**Passage to read**:

####

It was announced that the 86 year-old Argentinian-born composer Lalo Schifrin will be receiving an honorary Oscar at next year’s awards. Like many previous recipients – amongst them director Robert Altman and famed cinematographer Gordon Willis – Schifrin has been nominated a number of times previously yet this will be the first time he picks up that coveted statuette. Having written scores for over 100 films in a career which spans five decades, the composer is one of the most prolific in his field, and was still averaging two or three films a year in the first decade of the noughties. He even has his own Hollywood Walk of Fame, and his theme for Mission: Impossible – still such a fundamental component of that franchise – was inducted into the Grammy Hall of Fame a couple of years back.
With a pre-movie career steeped in jazz and breezy bossa nova, Schifrin rubbed creative shoulders with such music luminaries as Dizzy Gillespie and Quincy Jones before finding his niche as a Hollywood composer. He entered the industry just as it was heading into the glorious renaissance period of the late sixties/early seventies. Scanning his filmography from that time, it’s incredible seeing the sheer number of iconic movies Schifrin managed to score – Cool Hand Luke, Dirty Harry, Enter the Dragon, Coogan’s Bluff, Kelly’s Heroes and Bullitt.

####

Dataset records:
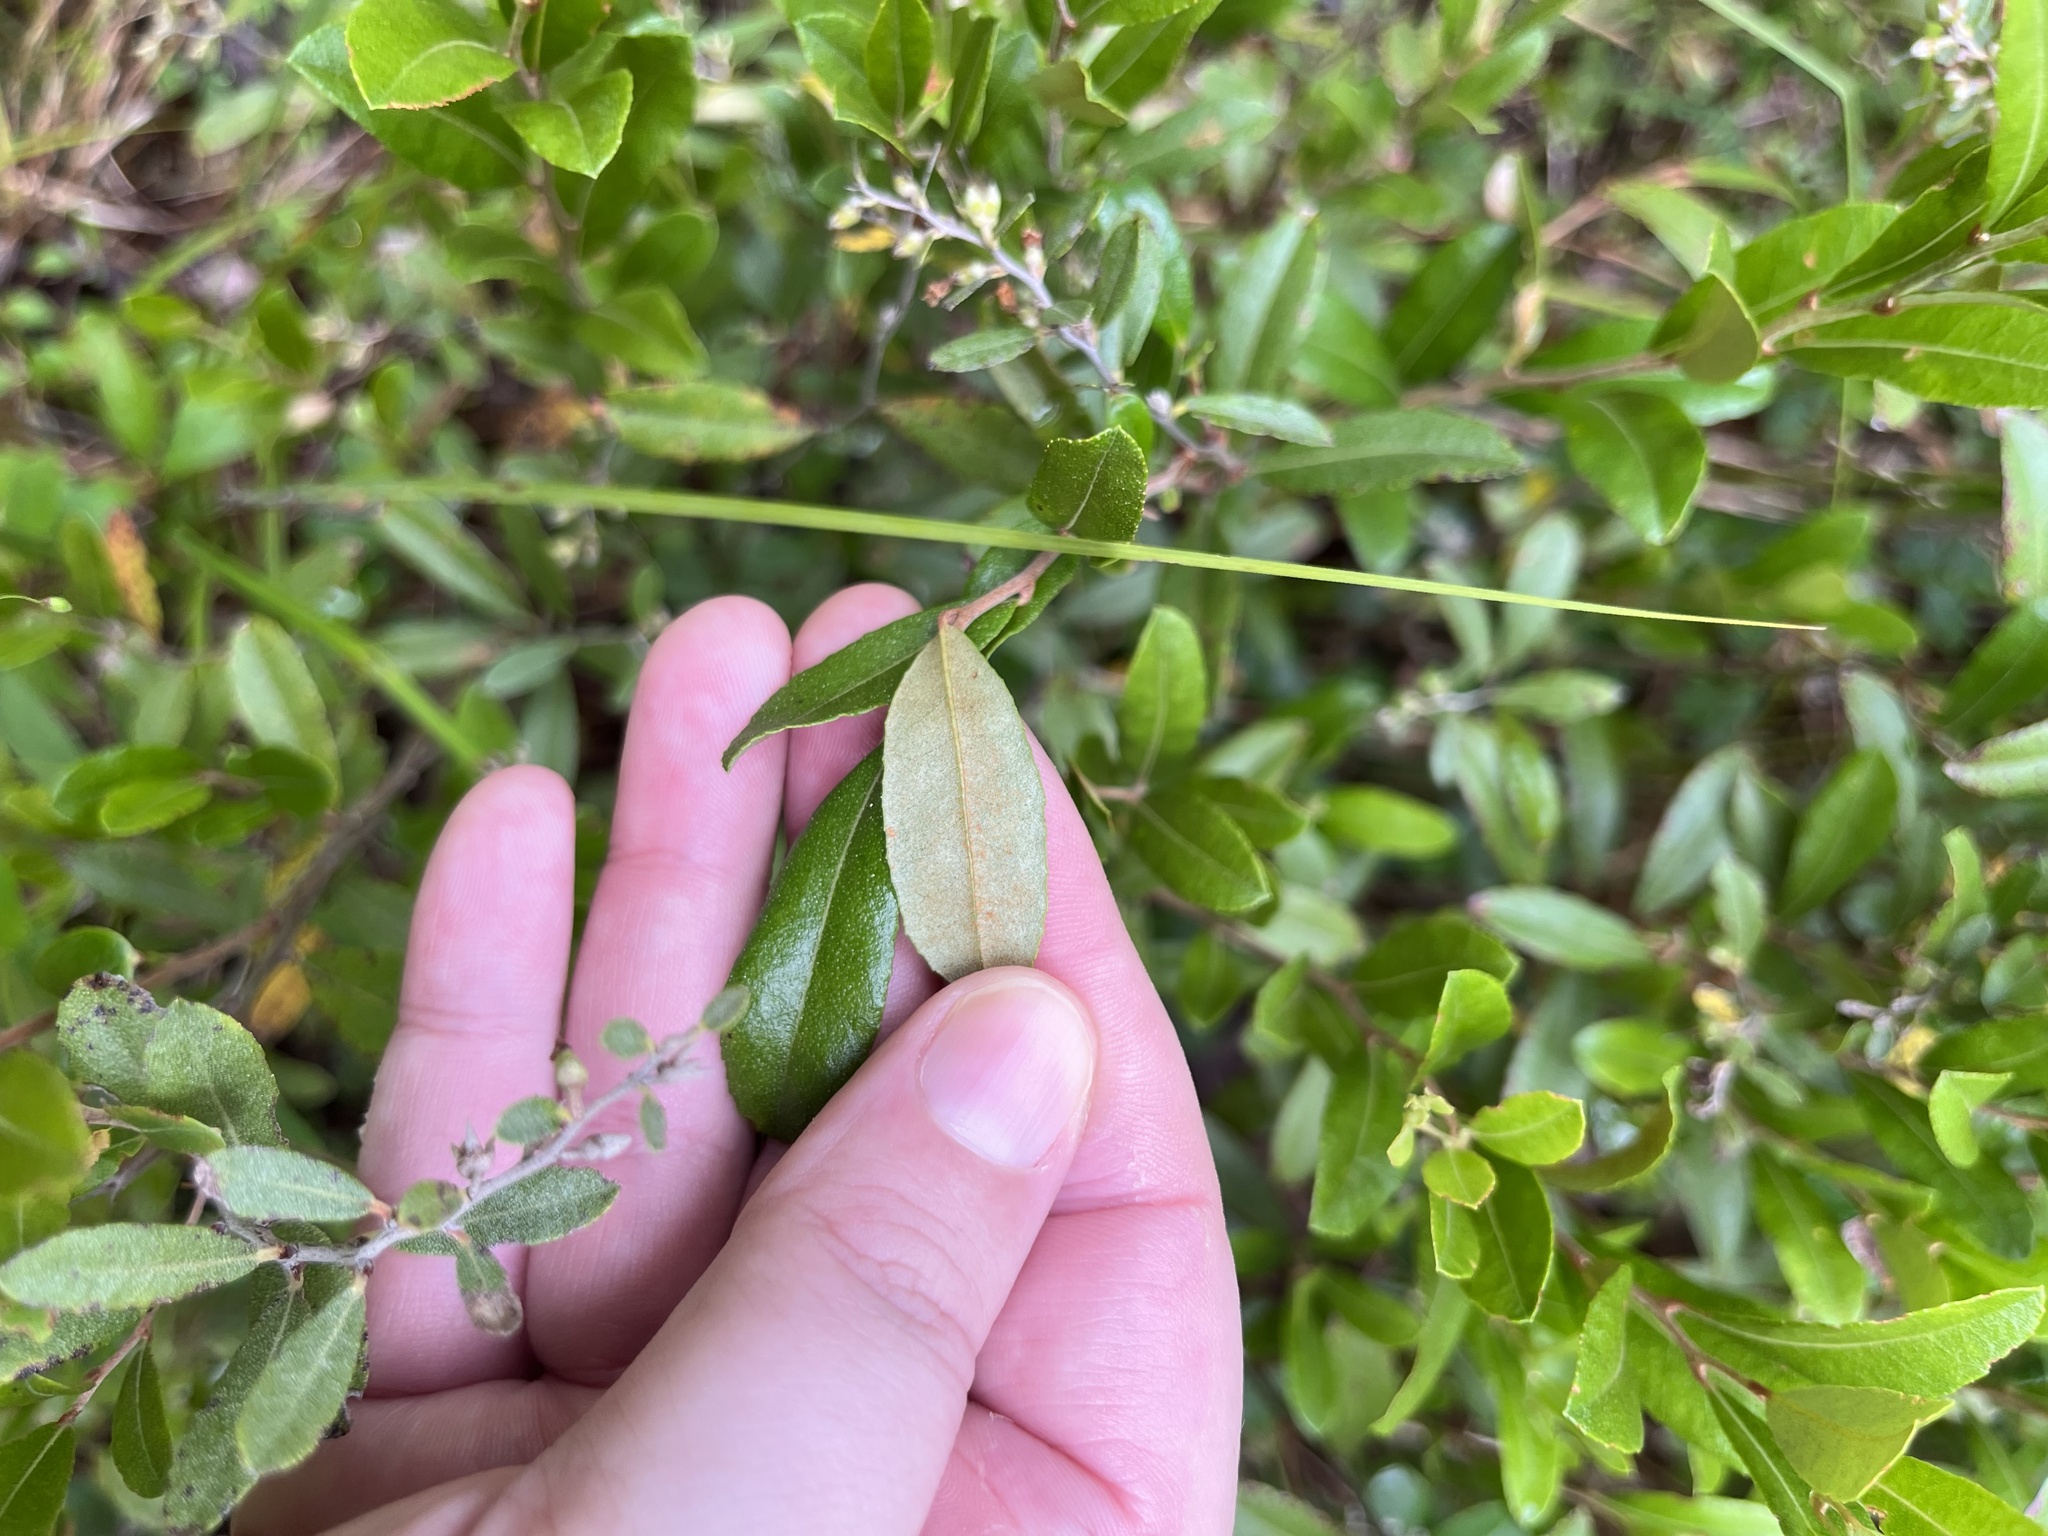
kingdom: Plantae
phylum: Tracheophyta
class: Magnoliopsida
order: Ericales
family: Ericaceae
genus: Chamaedaphne
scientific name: Chamaedaphne calyculata
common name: Leatherleaf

####

**Exercise requirements**:
a. Render the lines of the nature dataset entries as a numbered list without blank lines, and omit the pictures.
b. Write the next part of the article about composer Lalo Schifrin, starting after its final sentence.
The article and the entries have no connection to each other.

**Outputs for the tasks**:
a.
1. kingdom: Plantae
2. phylum: Tracheophyta
3. class: Magnoliopsida
4. order: Ericales
5. family: Ericaceae
6. genus: Chamaedaphne
7. scientific name: Chamaedaphne calyculata
8. common name: Leatherleaf

b.
The success of those films can be partially attributed to the composer’s magic touch and bringing his jazz-infused background to the fore of mainstream cinema of that time. Bullitt, in particular, is arguably more well-known nowadays for Schifrin’s achingly cool score than everything in the film itself, even that famous car chase.
And this is what exemplified the best Hollywood composers of yore, before the now committee-made landscape Hollywood reared its ugly head. Schifrin and Co. pushed the medium into new directions, imbuing the films they worked on with their signature musical style in the same way a renowned filmmaker might leave his or her’s auteurial imprint.
If Schifrin fell a little out of favour in the early nineties, it took, of all people, the now-disgraced director and powerhouse producer Brett Ratner to pull him back out of the wilderness, tapping the composer to score the majority of his films, including the wildly-popular Rush Hour trilogy. He even found room to give Schifrin a cameo appearance in his 2002 adaptation of Red Dragon, where his music collaborator cropped up briefly as an orchestra conductor.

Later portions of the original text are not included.